▶ [Сохранённые строки]

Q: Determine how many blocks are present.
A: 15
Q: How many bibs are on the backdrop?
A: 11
* * *
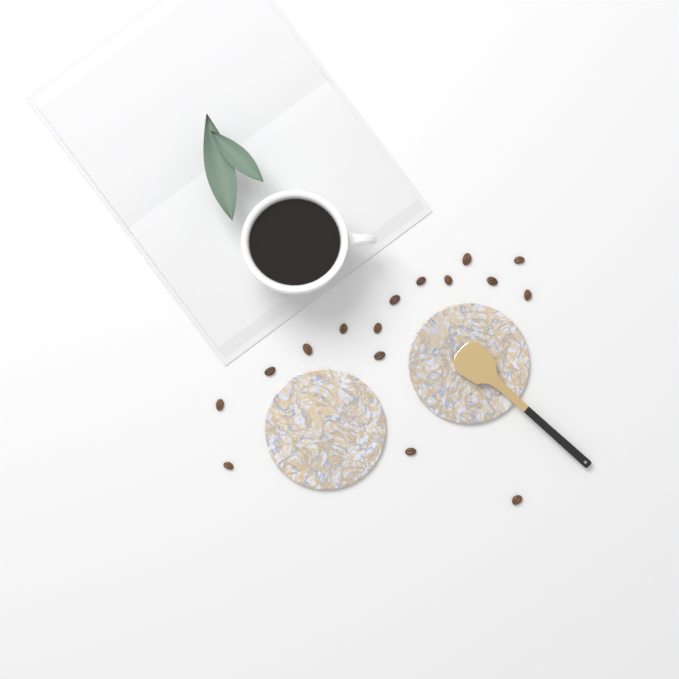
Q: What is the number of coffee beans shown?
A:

▶ [Цель задания]
Отберите из строк выше все, где встречается слово "many", и перепишите их. Регистр букв учитывается.

▶ [Разобранный ответ]
Q: Determine how many blocks are present.
Q: How many bibs are on the backdrop?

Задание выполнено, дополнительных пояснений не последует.